**PROBLEM REQUIREMENTS**
Leaving out the pictures, return word for word the stretch of entries below from the line holding "left eye: (513, 387)" through the line holding "nose: (162, 141)".

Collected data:
»»
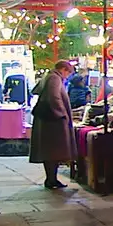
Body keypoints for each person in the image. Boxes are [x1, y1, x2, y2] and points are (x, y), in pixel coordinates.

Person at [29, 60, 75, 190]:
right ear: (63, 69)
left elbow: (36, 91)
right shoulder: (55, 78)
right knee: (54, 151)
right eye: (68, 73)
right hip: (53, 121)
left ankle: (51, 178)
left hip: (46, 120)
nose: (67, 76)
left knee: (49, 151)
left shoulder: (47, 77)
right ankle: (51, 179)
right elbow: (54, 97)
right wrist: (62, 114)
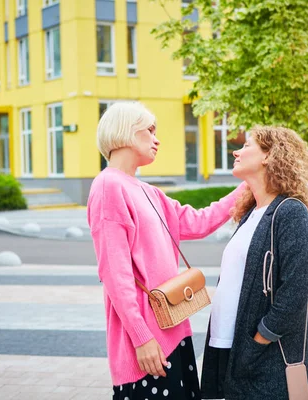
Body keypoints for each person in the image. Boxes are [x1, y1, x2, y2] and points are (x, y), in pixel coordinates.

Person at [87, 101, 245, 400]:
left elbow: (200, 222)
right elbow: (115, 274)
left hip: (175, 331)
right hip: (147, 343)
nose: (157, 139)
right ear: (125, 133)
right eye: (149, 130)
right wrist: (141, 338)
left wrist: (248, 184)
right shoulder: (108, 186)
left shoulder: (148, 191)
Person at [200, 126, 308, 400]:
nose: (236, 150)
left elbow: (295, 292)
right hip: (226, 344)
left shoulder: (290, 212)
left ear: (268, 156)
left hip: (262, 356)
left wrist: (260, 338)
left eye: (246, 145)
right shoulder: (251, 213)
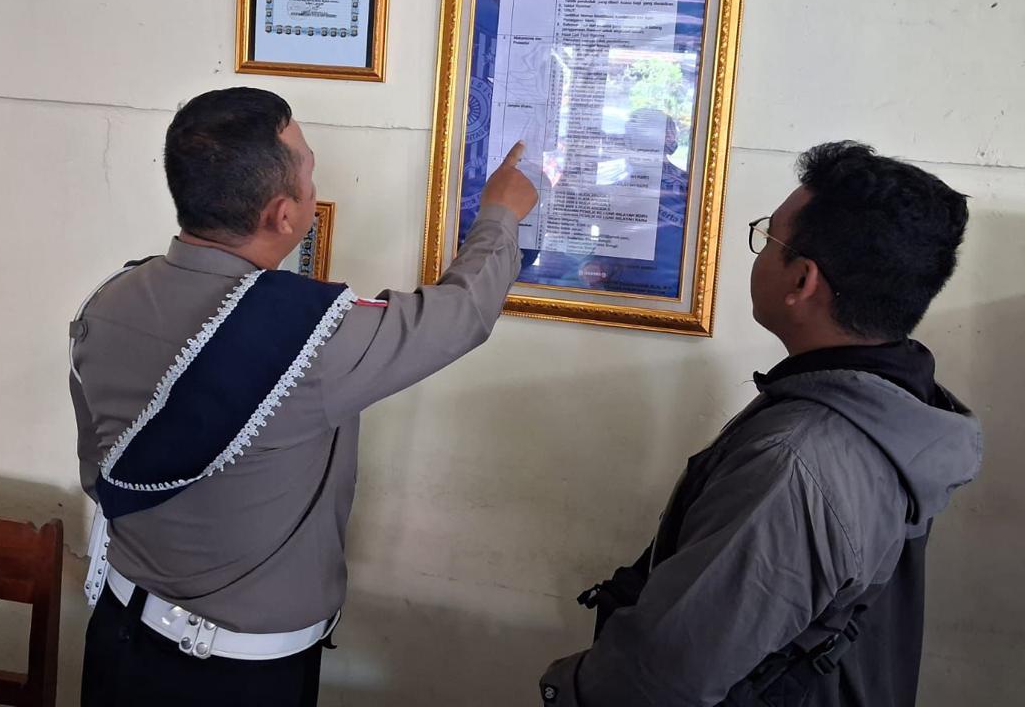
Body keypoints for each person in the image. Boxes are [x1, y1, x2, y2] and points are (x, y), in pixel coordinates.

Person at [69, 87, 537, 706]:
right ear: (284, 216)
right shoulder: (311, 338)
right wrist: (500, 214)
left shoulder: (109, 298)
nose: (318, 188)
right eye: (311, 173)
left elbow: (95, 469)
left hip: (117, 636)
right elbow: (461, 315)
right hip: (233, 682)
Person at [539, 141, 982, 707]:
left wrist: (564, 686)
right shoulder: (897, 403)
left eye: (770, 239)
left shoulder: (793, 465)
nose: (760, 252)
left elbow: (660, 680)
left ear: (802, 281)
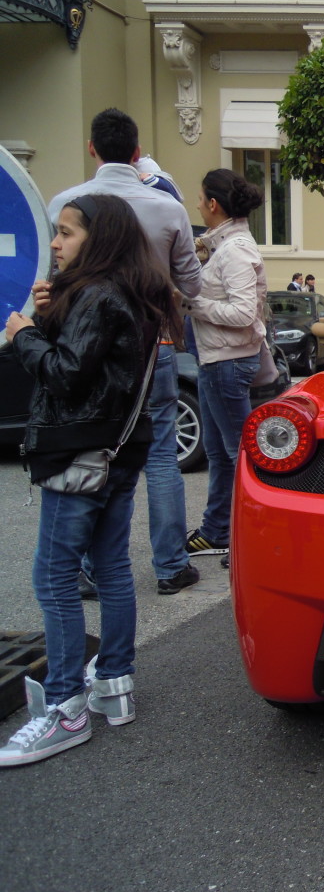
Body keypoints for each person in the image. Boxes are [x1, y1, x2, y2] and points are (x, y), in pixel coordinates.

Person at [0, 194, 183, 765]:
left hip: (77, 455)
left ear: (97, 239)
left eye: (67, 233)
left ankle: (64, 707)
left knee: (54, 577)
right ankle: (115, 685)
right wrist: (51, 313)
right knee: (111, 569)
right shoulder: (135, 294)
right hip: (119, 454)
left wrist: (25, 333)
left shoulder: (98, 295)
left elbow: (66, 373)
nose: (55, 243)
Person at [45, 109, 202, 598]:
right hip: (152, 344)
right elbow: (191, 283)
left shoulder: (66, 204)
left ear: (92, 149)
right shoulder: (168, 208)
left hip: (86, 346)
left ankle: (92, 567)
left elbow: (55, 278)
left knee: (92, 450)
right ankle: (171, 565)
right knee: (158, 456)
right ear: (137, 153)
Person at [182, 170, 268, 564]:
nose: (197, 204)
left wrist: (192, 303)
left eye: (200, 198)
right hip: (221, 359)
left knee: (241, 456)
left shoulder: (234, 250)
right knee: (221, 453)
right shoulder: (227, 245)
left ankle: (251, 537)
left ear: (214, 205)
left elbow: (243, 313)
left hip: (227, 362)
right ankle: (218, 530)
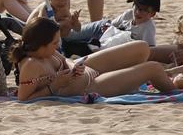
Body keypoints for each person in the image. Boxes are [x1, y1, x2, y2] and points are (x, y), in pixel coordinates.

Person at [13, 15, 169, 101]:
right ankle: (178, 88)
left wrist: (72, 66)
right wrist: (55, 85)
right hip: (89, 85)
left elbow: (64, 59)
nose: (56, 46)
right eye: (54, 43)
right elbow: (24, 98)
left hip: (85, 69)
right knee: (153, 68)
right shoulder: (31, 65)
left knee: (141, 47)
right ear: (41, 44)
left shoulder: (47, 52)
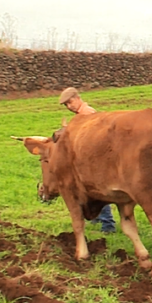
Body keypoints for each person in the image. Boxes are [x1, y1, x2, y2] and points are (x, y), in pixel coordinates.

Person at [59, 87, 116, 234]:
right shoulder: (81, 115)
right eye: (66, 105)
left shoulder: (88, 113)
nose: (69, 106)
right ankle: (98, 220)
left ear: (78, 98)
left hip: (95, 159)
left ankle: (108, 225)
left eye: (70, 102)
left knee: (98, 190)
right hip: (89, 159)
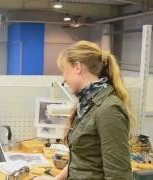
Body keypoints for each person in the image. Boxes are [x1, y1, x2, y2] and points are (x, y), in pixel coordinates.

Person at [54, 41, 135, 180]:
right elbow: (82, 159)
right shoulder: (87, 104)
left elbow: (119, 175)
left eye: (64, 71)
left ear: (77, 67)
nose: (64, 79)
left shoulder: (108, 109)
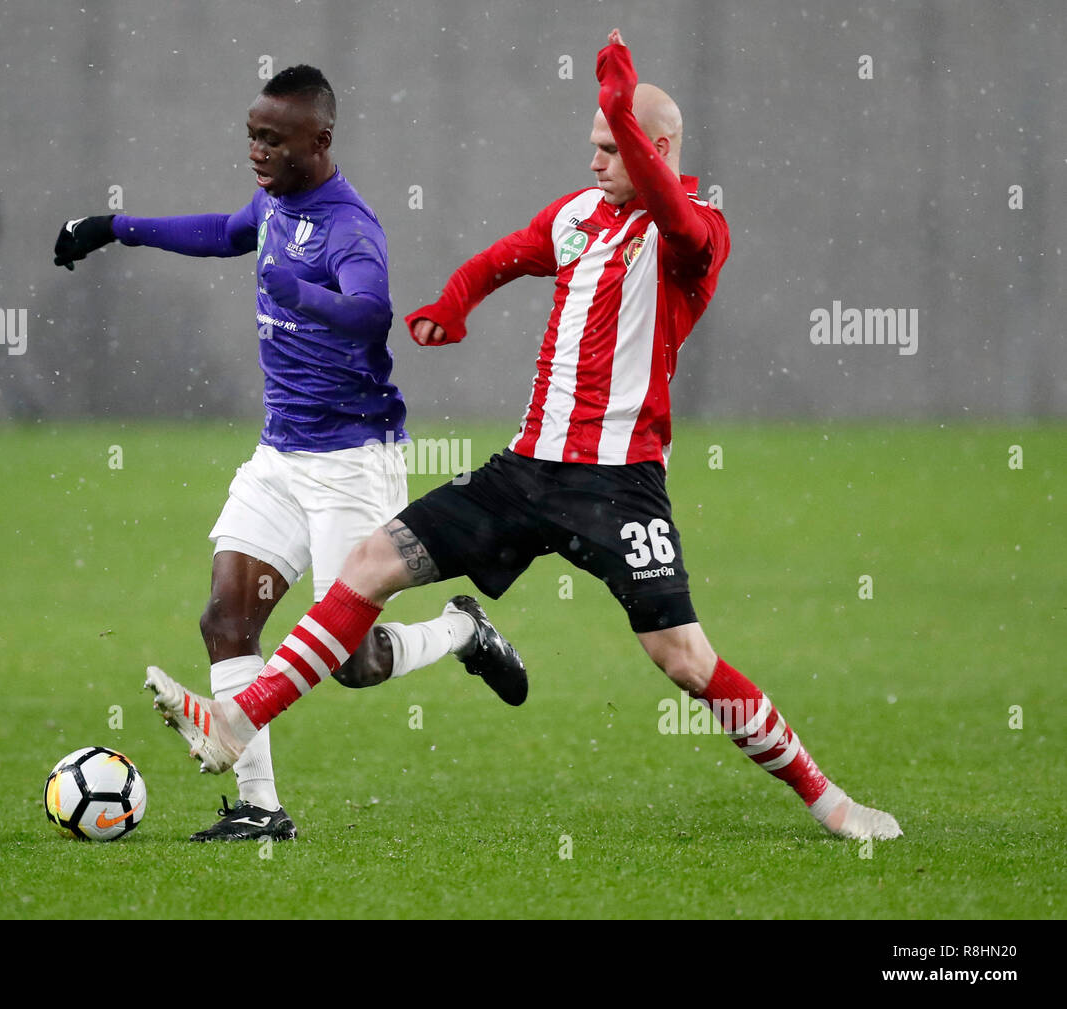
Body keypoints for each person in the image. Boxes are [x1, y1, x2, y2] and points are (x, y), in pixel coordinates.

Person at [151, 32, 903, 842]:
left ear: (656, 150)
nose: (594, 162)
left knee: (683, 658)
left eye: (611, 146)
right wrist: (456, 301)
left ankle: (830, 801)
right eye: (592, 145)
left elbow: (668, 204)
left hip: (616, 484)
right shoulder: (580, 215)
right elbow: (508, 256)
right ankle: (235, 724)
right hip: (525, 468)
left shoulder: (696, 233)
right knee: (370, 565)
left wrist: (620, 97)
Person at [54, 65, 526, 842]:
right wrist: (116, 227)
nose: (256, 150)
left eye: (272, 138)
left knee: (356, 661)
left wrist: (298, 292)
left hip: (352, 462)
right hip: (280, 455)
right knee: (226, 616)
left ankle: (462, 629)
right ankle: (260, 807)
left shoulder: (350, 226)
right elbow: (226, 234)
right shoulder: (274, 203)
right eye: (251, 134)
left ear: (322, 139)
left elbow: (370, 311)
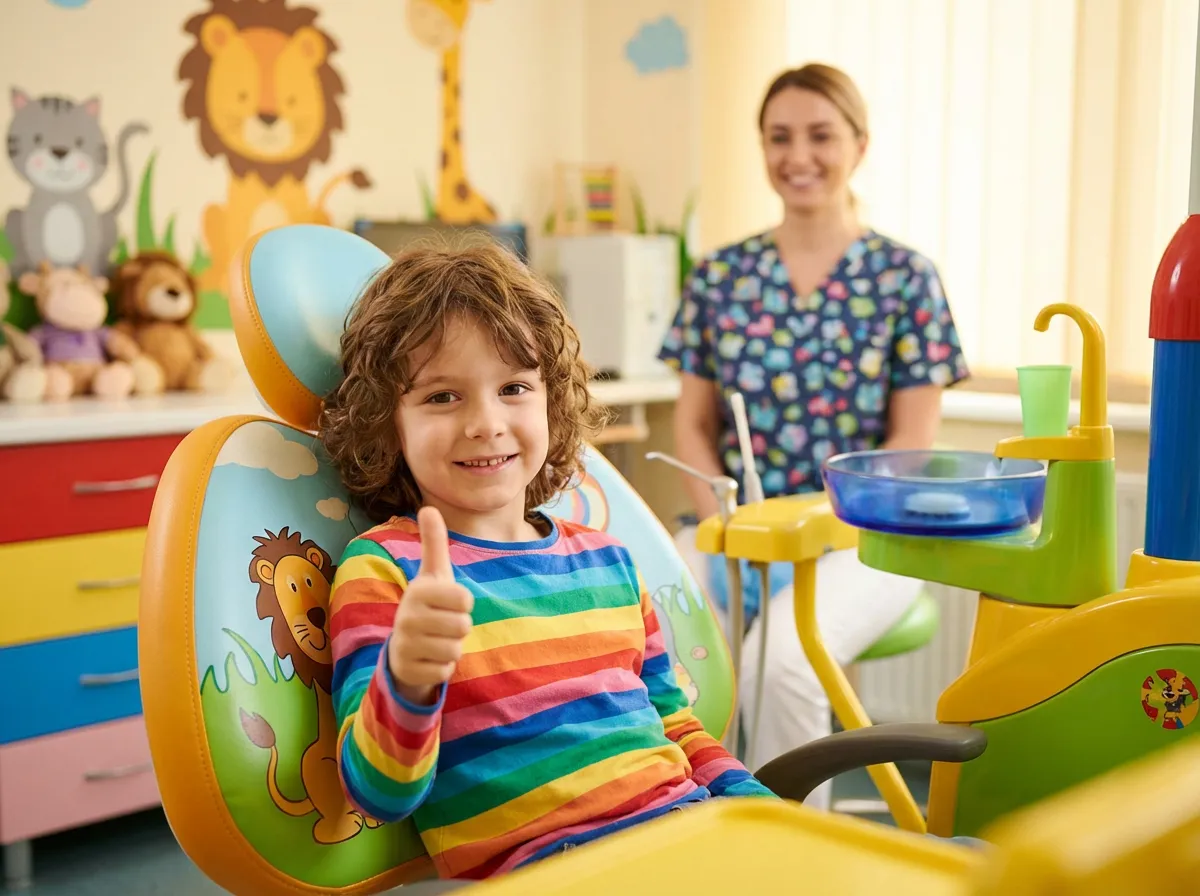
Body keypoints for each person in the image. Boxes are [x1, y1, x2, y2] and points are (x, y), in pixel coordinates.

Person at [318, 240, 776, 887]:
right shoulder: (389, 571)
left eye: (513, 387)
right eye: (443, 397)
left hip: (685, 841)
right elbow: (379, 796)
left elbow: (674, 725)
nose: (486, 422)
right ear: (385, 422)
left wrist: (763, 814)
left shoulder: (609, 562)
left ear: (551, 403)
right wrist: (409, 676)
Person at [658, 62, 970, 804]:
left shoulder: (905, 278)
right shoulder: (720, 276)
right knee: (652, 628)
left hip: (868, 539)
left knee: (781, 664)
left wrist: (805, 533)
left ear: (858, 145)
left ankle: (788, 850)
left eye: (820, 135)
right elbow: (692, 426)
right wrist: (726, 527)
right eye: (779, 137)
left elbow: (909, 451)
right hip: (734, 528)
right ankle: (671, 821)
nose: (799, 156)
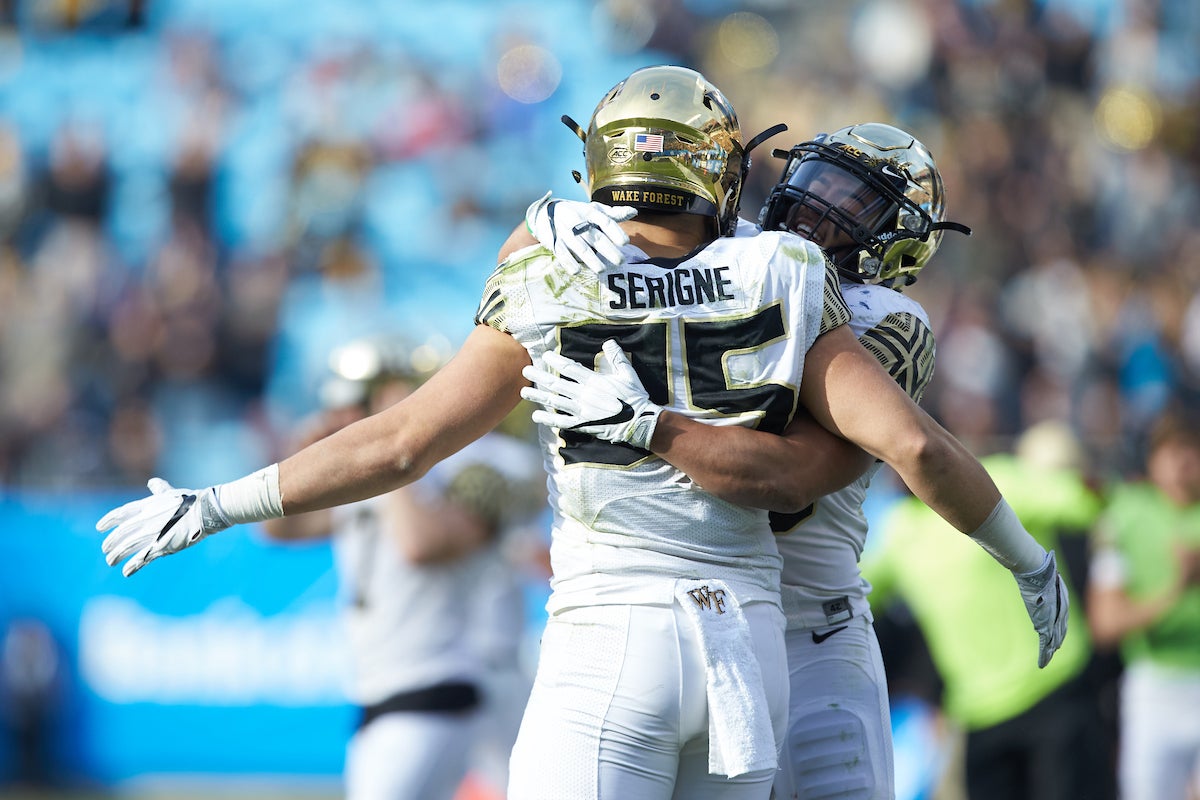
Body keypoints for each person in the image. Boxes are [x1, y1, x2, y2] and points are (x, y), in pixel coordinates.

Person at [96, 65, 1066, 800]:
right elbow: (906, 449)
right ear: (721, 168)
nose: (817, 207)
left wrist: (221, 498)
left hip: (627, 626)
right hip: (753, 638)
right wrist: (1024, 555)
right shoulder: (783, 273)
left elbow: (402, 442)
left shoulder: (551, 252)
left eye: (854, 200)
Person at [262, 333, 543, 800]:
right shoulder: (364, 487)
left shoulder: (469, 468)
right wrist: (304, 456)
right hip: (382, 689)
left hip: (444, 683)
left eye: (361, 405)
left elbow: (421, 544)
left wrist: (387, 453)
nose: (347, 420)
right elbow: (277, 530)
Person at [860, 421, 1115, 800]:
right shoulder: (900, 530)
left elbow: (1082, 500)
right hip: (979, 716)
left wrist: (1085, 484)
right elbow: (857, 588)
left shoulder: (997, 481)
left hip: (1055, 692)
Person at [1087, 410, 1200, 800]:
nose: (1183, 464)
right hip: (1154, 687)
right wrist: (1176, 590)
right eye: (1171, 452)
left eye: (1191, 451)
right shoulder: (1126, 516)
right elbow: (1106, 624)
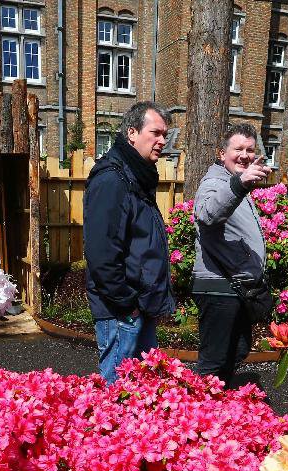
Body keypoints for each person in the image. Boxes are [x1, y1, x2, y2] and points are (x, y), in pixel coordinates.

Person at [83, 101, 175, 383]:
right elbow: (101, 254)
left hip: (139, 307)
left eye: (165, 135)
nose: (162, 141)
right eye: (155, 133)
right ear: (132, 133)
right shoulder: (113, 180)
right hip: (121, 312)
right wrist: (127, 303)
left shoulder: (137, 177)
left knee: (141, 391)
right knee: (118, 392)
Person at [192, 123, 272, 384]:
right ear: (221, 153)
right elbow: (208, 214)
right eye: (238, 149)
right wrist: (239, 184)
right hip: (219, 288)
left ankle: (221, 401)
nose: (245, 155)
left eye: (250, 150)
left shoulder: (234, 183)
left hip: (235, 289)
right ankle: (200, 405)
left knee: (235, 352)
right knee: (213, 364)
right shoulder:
««
**ANSWER AREA**
left eye: (513, 387)
right eye: (443, 397)
left hip: (685, 841)
right elbow: (379, 796)
left elbow: (674, 725)
nose: (486, 422)
right ear: (385, 422)
left wrist: (763, 814)
left shoulder: (609, 562)
left ear: (551, 403)
right wrist: (409, 676)
Person at [658, 62, 970, 804]:
left shoulder: (905, 278)
right shoulder: (720, 276)
right knee: (652, 628)
left hip: (868, 539)
left knee: (781, 664)
left wrist: (805, 533)
left ear: (858, 145)
left ankle: (788, 850)
left eye: (820, 135)
right elbow: (692, 426)
right wrist: (726, 527)
right eye: (779, 137)
left elbow: (909, 451)
right hip: (734, 528)
right ankle: (671, 821)
nose: (799, 156)
Body keypoints for each person in the image. Boxes are [x1, y1, x2, y2] and points are (x, y), in pixel coordinates.

Person at [96, 65, 1066, 800]:
right elbow: (906, 449)
right ear: (721, 168)
nose: (817, 207)
left wrist: (221, 498)
left hip: (627, 626)
right hip: (753, 638)
right wrist: (1024, 555)
right shoulder: (783, 273)
left elbow: (402, 442)
left shoulder: (551, 252)
left eye: (854, 200)
Person at [262, 333, 543, 800]:
right shoulder: (364, 487)
left shoulder: (469, 468)
right wrist: (304, 456)
right hip: (382, 689)
left hip: (444, 683)
left eye: (361, 405)
left elbow: (421, 544)
left wrist: (387, 453)
nose: (347, 420)
right elbow: (277, 530)
Person at [860, 421, 1115, 800]:
right shoulder: (900, 530)
left elbow: (1082, 500)
right hip: (979, 716)
left wrist: (1085, 484)
right elbow: (857, 588)
left shoulder: (997, 481)
left hip: (1055, 692)
Person at [1087, 410, 1200, 800]:
nose: (1183, 464)
right hip: (1154, 687)
right wrist: (1176, 590)
right eye: (1171, 452)
left eye: (1191, 451)
right shoulder: (1126, 516)
right elbow: (1106, 624)
Body keypoints for each person in the image. Boxes are [x1, y1, x2, y2] and points are (x, y), in pixel coordinates.

Person at [83, 101, 175, 383]:
right elbow: (101, 254)
left hip: (139, 307)
left eye: (165, 135)
nose: (162, 141)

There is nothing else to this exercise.